### Provided text
(begin)
But his censure carries little credibility, because he could not have been unaware of his son’s support to the alleged killers over the past few months, yet he did not find it necessary to distance himself or criticise his actions until public anger called to question the credibility of his own revolt against the BJP. He too never extended support or sympathy to the family who lost a husband and a father to hate violence. The elder Sinha was a member of the BJP for decades, before finally resigning from the party in April, and never had any problems with its anti-minority politics and the role of the Sangh in fomenting hate violence in the past. The columnist Apoorvanand has written of the openly communal incitement to communal violence father and son resorted to in Hazaribagh in the not too distant past.
(end)
[Entries taken from a collection]
(begin)
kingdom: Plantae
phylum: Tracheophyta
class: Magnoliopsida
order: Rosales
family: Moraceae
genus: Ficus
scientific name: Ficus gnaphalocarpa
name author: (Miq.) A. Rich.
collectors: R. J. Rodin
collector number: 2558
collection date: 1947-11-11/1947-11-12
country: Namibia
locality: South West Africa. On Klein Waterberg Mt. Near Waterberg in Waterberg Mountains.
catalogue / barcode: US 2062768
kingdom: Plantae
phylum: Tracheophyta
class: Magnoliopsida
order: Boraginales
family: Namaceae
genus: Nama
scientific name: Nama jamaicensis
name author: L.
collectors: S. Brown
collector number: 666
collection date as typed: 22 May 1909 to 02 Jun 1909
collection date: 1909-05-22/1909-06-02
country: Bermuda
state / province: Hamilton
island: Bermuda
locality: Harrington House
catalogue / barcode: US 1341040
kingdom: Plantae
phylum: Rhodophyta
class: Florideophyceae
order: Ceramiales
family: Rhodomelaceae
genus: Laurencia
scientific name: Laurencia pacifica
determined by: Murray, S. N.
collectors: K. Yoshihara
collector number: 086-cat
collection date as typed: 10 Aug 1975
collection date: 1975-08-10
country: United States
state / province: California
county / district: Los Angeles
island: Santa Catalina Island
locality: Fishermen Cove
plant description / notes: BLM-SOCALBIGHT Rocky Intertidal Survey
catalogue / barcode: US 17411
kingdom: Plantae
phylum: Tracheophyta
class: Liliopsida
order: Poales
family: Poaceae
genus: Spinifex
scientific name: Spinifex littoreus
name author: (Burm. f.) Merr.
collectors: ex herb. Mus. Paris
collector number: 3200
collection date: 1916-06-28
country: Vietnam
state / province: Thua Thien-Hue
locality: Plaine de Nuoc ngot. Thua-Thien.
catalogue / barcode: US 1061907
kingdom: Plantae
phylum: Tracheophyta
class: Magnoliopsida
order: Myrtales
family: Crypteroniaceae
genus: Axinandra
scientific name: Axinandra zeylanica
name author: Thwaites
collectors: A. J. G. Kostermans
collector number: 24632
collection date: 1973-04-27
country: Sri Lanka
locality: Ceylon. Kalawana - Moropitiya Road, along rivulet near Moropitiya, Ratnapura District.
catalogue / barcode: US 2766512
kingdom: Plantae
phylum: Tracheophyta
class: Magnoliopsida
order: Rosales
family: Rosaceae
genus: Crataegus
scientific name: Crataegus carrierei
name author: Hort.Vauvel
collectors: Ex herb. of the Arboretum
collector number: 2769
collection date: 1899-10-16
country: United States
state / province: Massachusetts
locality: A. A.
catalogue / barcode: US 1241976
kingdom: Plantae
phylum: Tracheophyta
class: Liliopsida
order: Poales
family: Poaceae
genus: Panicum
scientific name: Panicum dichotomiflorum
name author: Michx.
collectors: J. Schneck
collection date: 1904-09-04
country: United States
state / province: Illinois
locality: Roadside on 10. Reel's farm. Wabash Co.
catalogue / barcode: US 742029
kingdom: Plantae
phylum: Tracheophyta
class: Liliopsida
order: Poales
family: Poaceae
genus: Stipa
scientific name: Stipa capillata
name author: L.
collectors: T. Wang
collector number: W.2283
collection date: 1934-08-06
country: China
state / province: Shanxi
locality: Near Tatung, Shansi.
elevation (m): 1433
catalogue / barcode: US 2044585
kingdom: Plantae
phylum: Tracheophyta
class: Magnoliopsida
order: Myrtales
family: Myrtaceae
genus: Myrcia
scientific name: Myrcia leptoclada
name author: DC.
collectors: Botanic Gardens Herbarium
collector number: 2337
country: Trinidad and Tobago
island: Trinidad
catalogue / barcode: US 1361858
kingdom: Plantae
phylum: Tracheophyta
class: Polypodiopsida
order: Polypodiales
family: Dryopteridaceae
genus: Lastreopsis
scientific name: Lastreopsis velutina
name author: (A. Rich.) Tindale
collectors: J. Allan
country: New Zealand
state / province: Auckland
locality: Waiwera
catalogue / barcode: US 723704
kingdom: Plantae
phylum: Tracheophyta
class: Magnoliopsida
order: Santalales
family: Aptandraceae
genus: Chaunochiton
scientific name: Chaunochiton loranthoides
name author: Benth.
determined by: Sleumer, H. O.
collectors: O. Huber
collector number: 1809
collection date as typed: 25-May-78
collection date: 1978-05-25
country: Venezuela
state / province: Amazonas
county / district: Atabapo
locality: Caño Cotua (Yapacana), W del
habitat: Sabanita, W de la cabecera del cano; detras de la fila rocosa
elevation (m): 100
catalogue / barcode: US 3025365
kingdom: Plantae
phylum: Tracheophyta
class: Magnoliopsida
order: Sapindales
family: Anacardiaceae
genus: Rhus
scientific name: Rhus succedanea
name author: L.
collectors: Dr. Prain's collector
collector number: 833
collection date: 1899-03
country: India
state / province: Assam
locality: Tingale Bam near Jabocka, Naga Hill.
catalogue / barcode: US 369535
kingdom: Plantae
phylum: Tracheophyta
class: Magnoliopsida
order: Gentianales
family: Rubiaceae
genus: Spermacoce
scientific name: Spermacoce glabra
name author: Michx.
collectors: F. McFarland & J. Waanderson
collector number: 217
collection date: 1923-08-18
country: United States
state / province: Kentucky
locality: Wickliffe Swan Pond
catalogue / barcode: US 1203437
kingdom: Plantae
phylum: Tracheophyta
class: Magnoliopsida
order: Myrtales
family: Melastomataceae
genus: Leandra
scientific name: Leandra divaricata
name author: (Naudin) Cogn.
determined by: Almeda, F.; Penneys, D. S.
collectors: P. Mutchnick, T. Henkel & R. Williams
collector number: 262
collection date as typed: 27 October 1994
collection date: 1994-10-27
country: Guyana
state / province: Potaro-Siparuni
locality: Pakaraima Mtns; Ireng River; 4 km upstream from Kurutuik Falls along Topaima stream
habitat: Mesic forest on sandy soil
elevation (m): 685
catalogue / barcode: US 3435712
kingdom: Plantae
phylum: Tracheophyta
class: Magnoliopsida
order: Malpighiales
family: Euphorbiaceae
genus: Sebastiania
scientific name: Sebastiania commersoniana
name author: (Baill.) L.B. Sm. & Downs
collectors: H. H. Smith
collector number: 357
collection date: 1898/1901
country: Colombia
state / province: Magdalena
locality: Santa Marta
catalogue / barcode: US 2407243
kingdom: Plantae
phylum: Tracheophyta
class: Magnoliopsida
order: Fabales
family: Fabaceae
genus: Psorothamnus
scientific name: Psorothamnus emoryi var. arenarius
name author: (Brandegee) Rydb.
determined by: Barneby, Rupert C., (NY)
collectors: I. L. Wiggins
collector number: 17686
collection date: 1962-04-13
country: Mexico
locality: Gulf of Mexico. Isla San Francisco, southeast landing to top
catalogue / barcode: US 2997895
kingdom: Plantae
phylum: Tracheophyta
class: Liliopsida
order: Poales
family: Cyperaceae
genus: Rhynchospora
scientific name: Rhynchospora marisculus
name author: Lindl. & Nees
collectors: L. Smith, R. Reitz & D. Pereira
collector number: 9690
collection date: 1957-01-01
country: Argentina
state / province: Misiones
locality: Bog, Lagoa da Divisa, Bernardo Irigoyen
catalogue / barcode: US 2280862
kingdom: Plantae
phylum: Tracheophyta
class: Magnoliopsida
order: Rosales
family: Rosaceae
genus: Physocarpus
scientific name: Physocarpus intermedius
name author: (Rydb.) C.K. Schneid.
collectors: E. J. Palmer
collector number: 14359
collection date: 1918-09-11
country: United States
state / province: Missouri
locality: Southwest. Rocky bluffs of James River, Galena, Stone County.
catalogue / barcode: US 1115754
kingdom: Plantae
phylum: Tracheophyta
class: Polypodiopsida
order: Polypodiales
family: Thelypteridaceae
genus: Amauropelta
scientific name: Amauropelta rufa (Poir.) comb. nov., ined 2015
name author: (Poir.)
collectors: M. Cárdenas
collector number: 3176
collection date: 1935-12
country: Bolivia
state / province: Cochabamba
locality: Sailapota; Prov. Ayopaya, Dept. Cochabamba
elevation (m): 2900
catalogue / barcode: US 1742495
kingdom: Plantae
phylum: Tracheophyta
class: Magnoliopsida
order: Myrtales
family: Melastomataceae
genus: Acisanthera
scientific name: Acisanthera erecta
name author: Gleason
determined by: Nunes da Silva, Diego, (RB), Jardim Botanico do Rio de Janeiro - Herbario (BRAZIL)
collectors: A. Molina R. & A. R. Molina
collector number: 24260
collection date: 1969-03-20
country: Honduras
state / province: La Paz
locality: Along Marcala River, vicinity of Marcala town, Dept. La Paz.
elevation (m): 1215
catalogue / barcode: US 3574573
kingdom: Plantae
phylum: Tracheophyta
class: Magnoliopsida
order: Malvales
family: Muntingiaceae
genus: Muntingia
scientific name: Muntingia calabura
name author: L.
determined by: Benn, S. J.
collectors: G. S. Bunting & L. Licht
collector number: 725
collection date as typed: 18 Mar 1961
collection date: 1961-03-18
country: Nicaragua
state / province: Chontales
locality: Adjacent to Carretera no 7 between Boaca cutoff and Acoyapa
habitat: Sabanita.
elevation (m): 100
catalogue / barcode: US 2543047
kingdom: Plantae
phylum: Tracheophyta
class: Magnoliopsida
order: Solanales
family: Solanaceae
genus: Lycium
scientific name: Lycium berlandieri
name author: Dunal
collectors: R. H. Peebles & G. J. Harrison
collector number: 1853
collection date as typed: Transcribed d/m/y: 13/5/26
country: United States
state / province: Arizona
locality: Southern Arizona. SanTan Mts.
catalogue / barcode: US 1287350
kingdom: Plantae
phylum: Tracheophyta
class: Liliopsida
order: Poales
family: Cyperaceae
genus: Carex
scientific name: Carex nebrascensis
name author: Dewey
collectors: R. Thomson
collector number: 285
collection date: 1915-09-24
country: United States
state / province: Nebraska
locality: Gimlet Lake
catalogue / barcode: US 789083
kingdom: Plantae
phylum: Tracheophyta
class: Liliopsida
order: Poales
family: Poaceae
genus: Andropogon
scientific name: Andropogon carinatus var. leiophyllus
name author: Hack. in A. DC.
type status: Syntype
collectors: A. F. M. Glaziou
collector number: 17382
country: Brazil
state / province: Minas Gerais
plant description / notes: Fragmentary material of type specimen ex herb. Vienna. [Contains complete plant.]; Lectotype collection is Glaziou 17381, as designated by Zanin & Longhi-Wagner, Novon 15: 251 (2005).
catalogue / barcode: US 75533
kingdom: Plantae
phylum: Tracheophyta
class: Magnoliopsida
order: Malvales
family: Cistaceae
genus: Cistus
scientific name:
(end)
### What to work on
- A) Rewrite the part of the passage on Sinha and the BJP starting with "But his censure" and going on through "too distant past.", changing "credibility" to "believability".
- B) Reproduce the lines of the records starting with the line with "catalogue / barcode: US 3025365" and going on through the line with "collectors: P. Mutchnick, T.".

### Exercise answers
- A)
But his censure carries little believability, because he could not have been unaware of his son’s support to the alleged killers over the past few months, yet he did not find it necessary to distance himself or criticise his actions until public anger called to question the believability of his own revolt against the BJP. He too never extended support or sympathy to the family who lost a husband and a father to hate violence. The elder Sinha was a member of the BJP for decades, before finally resigning from the party in April, and never had any problems with its anti-minority politics and the role of the Sangh in fomenting hate violence in the past. The columnist Apoorvanand has written of the openly communal incitement to communal violence father and son resorted to in Hazaribagh in the not too distant past.

- B)
catalogue / barcode: US 3025365
kingdom: Plantae
phylum: Tracheophyta
class: Magnoliopsida
order: Sapindales
family: Anacardiaceae
genus: Rhus
scientific name: Rhus succedanea
name author: L.
collectors: Dr. Prain's collector
collector number: 833
collection date: 1899-03
country: India
state / province: Assam
locality: Tingale Bam near Jabocka, Naga Hill.
catalogue / barcode: US 369535
kingdom: Plantae
phylum: Tracheophyta
class: Magnoliopsida
order: Gentianales
family: Rubiaceae
genus: Spermacoce
scientific name: Spermacoce glabra
name author: Michx.
collectors: F. McFarland & J. Waanderson
collector number: 217
collection date: 1923-08-18
country: United States
state / province: Kentucky
locality: Wickliffe Swan Pond
catalogue / barcode: US 1203437
kingdom: Plantae
phylum: Tracheophyta
class: Magnoliopsida
order: Myrtales
family: Melastomataceae
genus: Leandra
scientific name: Leandra divaricata
name author: (Naudin) Cogn.
determined by: Almeda, F.; Penneys, D. S.
collectors: P. Mutchnick, T. Henkel & R. Williams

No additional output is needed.